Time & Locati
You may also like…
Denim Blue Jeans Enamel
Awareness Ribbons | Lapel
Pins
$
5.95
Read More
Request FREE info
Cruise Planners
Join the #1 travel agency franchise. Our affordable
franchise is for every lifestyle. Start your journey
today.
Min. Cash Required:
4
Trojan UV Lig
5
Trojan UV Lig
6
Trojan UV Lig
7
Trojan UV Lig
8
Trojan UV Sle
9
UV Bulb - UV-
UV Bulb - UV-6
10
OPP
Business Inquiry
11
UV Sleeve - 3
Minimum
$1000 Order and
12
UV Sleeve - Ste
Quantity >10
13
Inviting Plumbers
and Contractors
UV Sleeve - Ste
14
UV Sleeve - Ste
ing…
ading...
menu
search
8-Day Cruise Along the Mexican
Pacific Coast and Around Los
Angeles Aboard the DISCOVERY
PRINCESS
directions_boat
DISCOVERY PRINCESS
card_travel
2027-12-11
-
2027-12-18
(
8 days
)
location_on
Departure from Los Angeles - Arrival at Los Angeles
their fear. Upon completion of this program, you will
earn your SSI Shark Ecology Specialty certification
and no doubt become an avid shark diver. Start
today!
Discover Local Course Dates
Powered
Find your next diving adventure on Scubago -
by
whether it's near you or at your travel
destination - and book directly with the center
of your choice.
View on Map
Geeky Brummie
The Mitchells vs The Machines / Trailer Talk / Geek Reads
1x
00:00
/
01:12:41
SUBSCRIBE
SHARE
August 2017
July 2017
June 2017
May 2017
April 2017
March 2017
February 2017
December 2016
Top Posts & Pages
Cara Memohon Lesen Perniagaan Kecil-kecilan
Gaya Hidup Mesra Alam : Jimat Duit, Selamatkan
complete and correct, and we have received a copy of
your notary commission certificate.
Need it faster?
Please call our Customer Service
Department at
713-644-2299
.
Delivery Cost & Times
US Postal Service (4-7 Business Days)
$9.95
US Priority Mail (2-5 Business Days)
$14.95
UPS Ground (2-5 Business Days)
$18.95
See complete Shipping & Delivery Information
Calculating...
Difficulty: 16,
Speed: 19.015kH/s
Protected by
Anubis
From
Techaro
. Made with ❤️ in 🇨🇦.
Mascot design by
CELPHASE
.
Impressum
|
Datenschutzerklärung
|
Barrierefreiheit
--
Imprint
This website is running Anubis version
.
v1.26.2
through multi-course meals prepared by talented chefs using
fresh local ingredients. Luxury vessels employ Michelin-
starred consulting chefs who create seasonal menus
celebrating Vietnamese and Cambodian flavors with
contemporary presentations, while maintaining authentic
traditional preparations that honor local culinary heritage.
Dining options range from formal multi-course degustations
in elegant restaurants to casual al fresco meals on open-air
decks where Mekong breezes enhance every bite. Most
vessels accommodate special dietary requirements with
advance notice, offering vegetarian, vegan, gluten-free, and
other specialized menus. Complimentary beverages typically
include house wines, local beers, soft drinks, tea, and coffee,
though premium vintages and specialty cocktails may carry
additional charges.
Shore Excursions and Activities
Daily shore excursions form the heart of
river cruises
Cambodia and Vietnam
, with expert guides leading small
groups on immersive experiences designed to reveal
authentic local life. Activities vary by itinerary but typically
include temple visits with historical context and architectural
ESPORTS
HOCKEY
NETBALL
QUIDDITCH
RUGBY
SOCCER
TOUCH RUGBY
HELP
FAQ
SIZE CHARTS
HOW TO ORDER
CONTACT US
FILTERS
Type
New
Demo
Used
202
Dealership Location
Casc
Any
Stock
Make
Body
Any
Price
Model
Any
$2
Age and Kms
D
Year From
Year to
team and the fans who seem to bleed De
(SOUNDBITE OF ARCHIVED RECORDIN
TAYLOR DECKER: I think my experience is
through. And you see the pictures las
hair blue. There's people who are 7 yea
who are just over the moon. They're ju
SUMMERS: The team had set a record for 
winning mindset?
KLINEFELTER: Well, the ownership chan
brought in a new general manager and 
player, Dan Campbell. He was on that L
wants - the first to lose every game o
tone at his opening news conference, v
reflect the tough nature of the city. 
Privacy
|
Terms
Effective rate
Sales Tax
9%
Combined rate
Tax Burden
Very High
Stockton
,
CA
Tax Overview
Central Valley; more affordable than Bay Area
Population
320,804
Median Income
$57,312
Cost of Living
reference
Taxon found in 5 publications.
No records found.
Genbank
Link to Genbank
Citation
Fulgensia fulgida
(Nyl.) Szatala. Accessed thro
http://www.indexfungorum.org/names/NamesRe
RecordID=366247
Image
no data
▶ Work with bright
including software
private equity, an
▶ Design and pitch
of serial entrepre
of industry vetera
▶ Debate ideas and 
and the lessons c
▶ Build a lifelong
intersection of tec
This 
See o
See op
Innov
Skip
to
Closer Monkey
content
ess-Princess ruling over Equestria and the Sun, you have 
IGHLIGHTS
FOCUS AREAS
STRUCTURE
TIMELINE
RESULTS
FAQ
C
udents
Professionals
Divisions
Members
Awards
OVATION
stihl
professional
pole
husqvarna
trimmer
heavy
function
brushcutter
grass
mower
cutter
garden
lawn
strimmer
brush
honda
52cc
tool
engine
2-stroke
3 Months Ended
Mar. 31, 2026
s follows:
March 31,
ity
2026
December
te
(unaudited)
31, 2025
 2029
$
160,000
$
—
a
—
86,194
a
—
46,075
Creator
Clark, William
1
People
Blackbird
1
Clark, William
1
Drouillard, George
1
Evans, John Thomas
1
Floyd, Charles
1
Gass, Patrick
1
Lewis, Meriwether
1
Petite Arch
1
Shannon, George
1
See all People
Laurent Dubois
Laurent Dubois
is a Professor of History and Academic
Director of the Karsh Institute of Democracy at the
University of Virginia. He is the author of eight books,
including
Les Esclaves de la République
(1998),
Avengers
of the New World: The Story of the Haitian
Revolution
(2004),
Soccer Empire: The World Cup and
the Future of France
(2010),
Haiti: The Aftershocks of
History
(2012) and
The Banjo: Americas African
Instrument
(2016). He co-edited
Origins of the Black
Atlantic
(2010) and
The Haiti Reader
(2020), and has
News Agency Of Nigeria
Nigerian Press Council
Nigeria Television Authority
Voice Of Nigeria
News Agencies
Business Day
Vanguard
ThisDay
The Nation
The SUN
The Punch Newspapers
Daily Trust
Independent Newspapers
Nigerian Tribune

* _WORK TASK_:
Print every line of the items above verbatim, in their original order and without any alteration.

* _EXERCISE OUTPUT_:
Time & Locati
You may also like…
Denim Blue Jeans Enamel
Awareness Ribbons | Lapel
Pins
$
5.95
Read More
Request FREE info
Cruise Planners
Join the #1 travel agency franchise. Our affordable
franchise is for every lifestyle. Start your journey
today.
Min. Cash Required:
4
Trojan UV Lig
5
Trojan UV Lig
6
Trojan UV Lig
7
Trojan UV Lig
8
Trojan UV Sle
9
UV Bulb - UV-
UV Bulb - UV-6
10
OPP
Business Inquiry
11
UV Sleeve - 3
Minimum
$1000 Order and
12
UV Sleeve - Ste
Quantity >10
13
Inviting Plumbers
and Contractors
UV Sleeve - Ste
14
UV Sleeve - Ste
ing…
ading...
menu
search
8-Day Cruise Along the Mexican
Pacific Coast and Around Los
Angeles Aboard the DISCOVERY
PRINCESS
directions_boat
DISCOVERY PRINCESS
card_travel
2027-12-11
-
2027-12-18
(
8 days
)
location_on
Departure from Los Angeles - Arrival at Los Angeles
their fear. Upon completion of this program, you will
earn your SSI Shark Ecology Specialty certification
and no doubt become an avid shark diver. Start
today!
Discover Local Course Dates
Powered
Find your next diving adventure on Scubago -
by
whether it's near you or at your travel
destination - and book directly with the center
of your choice.
View on Map
Geeky Brummie
The Mitchells vs The Machines / Trailer Talk / Geek Reads
1x
00:00
/
01:12:41
SUBSCRIBE
SHARE
August 2017
July 2017
June 2017
May 2017
April 2017
March 2017
February 2017
December 2016
Top Posts & Pages
Cara Memohon Lesen Perniagaan Kecil-kecilan
Gaya Hidup Mesra Alam : Jimat Duit, Selamatkan
complete and correct, and we have received a copy of
your notary commission certificate.
Need it faster?
Please call our Customer Service
Department at
713-644-2299
.
Delivery Cost & Times
US Postal Service (4-7 Business Days)
$9.95
US Priority Mail (2-5 Business Days)
$14.95
UPS Ground (2-5 Business Days)
$18.95
See complete Shipping & Delivery Information
Calculating...
Difficulty: 16,
Speed: 19.015kH/s
Protected by
Anubis
From
Techaro
. Made with ❤️ in 🇨🇦.
Mascot design by
CELPHASE
.
Impressum
|
Datenschutzerklärung
|
Barrierefreiheit
--
Imprint
This website is running Anubis version
.
v1.26.2
through multi-course meals prepared by talented chefs using
fresh local ingredients. Luxury vessels employ Michelin-
starred consulting chefs who create seasonal menus
celebrating Vietnamese and Cambodian flavors with
contemporary presentations, while maintaining authentic
traditional preparations that honor local culinary heritage.
Dining options range from formal multi-course degustations
in elegant restaurants to casual al fresco meals on open-air
decks where Mekong breezes enhance every bite. Most
vessels accommodate special dietary requirements with
advance notice, offering vegetarian, vegan, gluten-free, and
other specialized menus. Complimentary beverages typically
include house wines, local beers, soft drinks, tea, and coffee,
though premium vintages and specialty cocktails may carry
additional charges.
Shore Excursions and Activities
Daily shore excursions form the heart of
river cruises
Cambodia and Vietnam
, with expert guides leading small
groups on immersive experiences designed to reveal
authentic local life. Activities vary by itinerary but typically
include temple visits with historical context and architectural
ESPORTS
HOCKEY
NETBALL
QUIDDITCH
RUGBY
SOCCER
TOUCH RUGBY
HELP
FAQ
SIZE CHARTS
HOW TO ORDER
CONTACT US
FILTERS
Type
New
Demo
Used
202
Dealership Location
Casc
Any
Stock
Make
Body
Any
Price
Model
Any
$2
Age and Kms
D
Year From
Year to
team and the fans who seem to bleed De
(SOUNDBITE OF ARCHIVED RECORDIN
TAYLOR DECKER: I think my experience is
through. And you see the pictures las
hair blue. There's people who are 7 yea
who are just over the moon. They're ju
SUMMERS: The team had set a record for 
winning mindset?
KLINEFELTER: Well, the ownership chan
brought in a new general manager and 
player, Dan Campbell. He was on that L
wants - the first to lose every game o
tone at his opening news conference, v
reflect the tough nature of the city. 
Privacy
|
Terms
Effective rate
Sales Tax
9%
Combined rate
Tax Burden
Very High
Stockton
,
CA
Tax Overview
Central Valley; more affordable than Bay Area
Population
320,804
Median Income
$57,312
Cost of Living
reference
Taxon found in 5 publications.
No records found.
Genbank
Link to Genbank
Citation
Fulgensia fulgida
(Nyl.) Szatala. Accessed thro
http://www.indexfungorum.org/names/NamesRe
RecordID=366247
Image
no data
▶ Work with bright
including software
private equity, an
▶ Design and pitch
of serial entrepre
of industry vetera
▶ Debate ideas and 
and the lessons c
▶ Build a lifelong
intersection of tec
This 
See o
See op
Innov
Skip
to
Closer Monkey
content
ess-Princess ruling over Equestria and the Sun, you have 
IGHLIGHTS
FOCUS AREAS
STRUCTURE
TIMELINE
RESULTS
FAQ
C
udents
Professionals
Divisions
Members
Awards
OVATION
stihl
professional
pole
husqvarna
trimmer
heavy
function
brushcutter
grass
mower
cutter
garden
lawn
strimmer
brush
honda
52cc
tool
engine
2-stroke
3 Months Ended
Mar. 31, 2026
s follows:
March 31,
ity
2026
December
te
(unaudited)
31, 2025
 2029
$
160,000
$
—
a
—
86,194
a
—
46,075
Creator
Clark, William
1
People
Blackbird
1
Clark, William
1
Drouillard, George
1
Evans, John Thomas
1
Floyd, Charles
1
Gass, Patrick
1
Lewis, Meriwether
1
Petite Arch
1
Shannon, George
1
See all People
Laurent Dubois
Laurent Dubois
is a Professor of History and Academic
Director of the Karsh Institute of Democracy at the
University of Virginia. He is the author of eight books,
including
Les Esclaves de la République
(1998),
Avengers
of the New World: The Story of the Haitian
Revolution
(2004),
Soccer Empire: The World Cup and
the Future of France
(2010),
Haiti: The Aftershocks of
History
(2012) and
The Banjo: Americas African
Instrument
(2016). He co-edited
Origins of the Black
Atlantic
(2010) and
The Haiti Reader
(2020), and has
News Agency Of Nigeria
Nigerian Press Council
Nigeria Television Authority
Voice Of Nigeria
News Agencies
Business Day
Vanguard
ThisDay
The Nation
The SUN
The Punch Newspapers
Daily Trust
Independent Newspapers
Nigerian Tribune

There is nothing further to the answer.